Но вернемся к францисканцам. Францисканцы носили плащи с капюшонами и широкими рукавами. Этот костюм был распространен у дервишей Марокко и Испании. Францисканцы проповедовали примат внутреннего над внешним – даже креста они не носили, считая, что он должен быть внутри. Это живо напоминает формулу Дары Шикоха – индийского царевича из династии Великих Моголов, ставшего дервишем суфийского ордена Кадирия: “Рай там, где нет муллы”, а также идеи Нила Сорского, считавшего внутреннюю жизнь важнее обрядовости.

В Житиях Франциска и суфийских святых имеется много общих эпизодов (видение шестикрылого Серафима, обмен одежды с нищим). Как и суфии, францисканцы думали о чужом спасении больше, чем о своем, и не гнушались привлекать в свой орден мирян. И, наконец, знаменитое приветствие Франциска “Да будет мир Божий с вами!” Идрис Шах считает арабским [xviii] .
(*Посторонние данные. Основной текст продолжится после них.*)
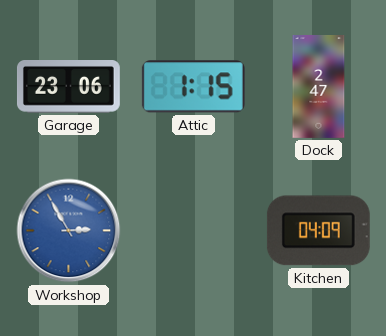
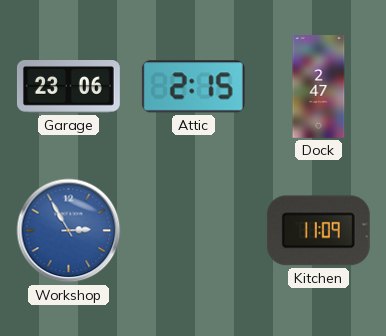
Attic: 1:15 -> 2:15
Kitchen: 04:09 -> 11:09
Трудно предполагать, что все эти совпадения носят случайный характер. Скорее, они свидетельствуют о взаимовлиянии религий, по-разному обращавшихся к Всевышнему, но единых в своем устремлении к Нему.


[i] Лодыженский М.В. Мистическая трилогия. Свет незримый. Издание Православного братства во имя Воздвижения Честного и Благотворящего Креста Господня. М., 1998. Стр. 199-203.

[ii] Шах И. Суфии. "Локид-Миф", М., 1999. Стр. 261.

[iii] "Преподобный Сергий Нуромский, память 7 октября", Вологда, типография г-ва "Знаменский и Цветов", 1912. Стр. 4

[iv] Шах И. Учиться как учиться. Психология и духовность на суфийском пути. М., 1999. Стр. 276-277

[v] Фома Челланский. Первое житие Святого Франциска. В кн. “Цветочки Святого Франциска Ассизского”. “Амфора”, СПб, 2000, стр. 18-25.

[vi] Там же, стр. 48.

[vii] Лодыженский, цит. соч., стр. 178.

[viii] Клибанов А.И. Духовная культура средневековой Руси. "АСПЕКТ-пресс", М., 1996. Стр. 102-103.

[ix] Зайцев Б.К. Избранное. Издание Сретенского монастыря, М., 1998. Стр. 51.

[x] Шиммель А. Мир исламского мистицизма. “Алетейа”, М., 1999. Стр. 167.

[xi] Шах И. Суфии. "Локид-Миф", М., 1999. Стр. 262-264.

[xii] Там же, стр. 263-265.

[xiii] Там же, стр. 263.

[xiv] Там же, стр. 266.

[xv] Там же, стр. 264.

[xvi] Шах И. Зеркало совершенства. Истории странствующих суфиев. ЭКСМО-Пресс, М., 2000. Стр. 7.

[xvii] Беседы схиархимандрита Оптинского Скита старца Варсонофия с духовными детьми. Даниловский благовестник. [Место и год не указаны.] Стр. 20-21.

[xviii] Шах И. Суфии. "Локид-Миф", М., 1999. Стр. 261.